Search the data below for the word "main" and copy each line that holds it.

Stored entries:
-- Opening Marker --

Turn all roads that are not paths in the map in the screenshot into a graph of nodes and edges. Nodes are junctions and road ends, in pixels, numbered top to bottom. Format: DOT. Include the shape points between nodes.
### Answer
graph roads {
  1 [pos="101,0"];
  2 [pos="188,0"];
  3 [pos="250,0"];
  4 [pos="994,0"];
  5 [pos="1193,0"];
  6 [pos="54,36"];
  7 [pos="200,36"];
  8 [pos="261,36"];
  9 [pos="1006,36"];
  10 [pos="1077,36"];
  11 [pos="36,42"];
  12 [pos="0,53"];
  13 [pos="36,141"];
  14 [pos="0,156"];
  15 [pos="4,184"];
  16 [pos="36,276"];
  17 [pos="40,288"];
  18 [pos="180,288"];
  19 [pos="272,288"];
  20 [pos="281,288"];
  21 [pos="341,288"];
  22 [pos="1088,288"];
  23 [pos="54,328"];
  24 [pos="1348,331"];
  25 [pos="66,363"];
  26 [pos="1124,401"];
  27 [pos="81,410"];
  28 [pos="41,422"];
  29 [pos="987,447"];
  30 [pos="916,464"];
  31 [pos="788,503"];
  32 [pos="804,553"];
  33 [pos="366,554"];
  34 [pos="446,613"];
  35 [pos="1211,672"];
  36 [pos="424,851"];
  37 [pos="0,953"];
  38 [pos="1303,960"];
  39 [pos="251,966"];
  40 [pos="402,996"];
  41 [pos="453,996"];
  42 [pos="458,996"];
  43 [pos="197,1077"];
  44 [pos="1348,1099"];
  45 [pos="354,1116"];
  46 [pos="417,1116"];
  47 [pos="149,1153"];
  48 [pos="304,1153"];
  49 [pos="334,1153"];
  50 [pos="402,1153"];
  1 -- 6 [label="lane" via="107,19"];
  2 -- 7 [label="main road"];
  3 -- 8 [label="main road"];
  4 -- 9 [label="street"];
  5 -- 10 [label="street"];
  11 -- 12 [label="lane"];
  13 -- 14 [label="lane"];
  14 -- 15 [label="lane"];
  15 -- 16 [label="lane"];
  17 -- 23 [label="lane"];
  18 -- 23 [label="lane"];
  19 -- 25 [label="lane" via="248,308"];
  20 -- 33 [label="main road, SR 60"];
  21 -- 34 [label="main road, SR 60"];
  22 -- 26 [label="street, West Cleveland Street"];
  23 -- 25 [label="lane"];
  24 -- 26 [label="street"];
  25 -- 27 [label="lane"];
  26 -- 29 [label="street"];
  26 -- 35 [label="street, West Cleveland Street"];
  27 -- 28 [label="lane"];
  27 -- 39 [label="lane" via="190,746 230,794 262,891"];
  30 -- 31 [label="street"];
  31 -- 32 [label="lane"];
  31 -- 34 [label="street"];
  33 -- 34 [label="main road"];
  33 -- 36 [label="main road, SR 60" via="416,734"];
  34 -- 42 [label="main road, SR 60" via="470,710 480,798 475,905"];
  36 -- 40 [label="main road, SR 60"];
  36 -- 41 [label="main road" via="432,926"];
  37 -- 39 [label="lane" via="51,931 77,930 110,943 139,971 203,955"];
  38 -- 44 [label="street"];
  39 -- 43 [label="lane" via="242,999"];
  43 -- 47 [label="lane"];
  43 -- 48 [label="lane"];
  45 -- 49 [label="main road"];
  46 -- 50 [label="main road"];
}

-- Closing Marker --

* _Solution to the exercise_:
  2 -- 7 [label="main road"];
  3 -- 8 [label="main road"];
  20 -- 33 [label="main road, SR 60"];
  21 -- 34 [label="main road, SR 60"];
  33 -- 34 [label="main road"];
  33 -- 36 [label="main road, SR 60" via="416,734"];
  34 -- 42 [label="main road, SR 60" via="470,710 480,798 475,905"];
  36 -- 40 [label="main road, SR 60"];
  36 -- 41 [label="main road" via="432,926"];
  45 -- 49 [label="main road"];
  46 -- 50 [label="main road"];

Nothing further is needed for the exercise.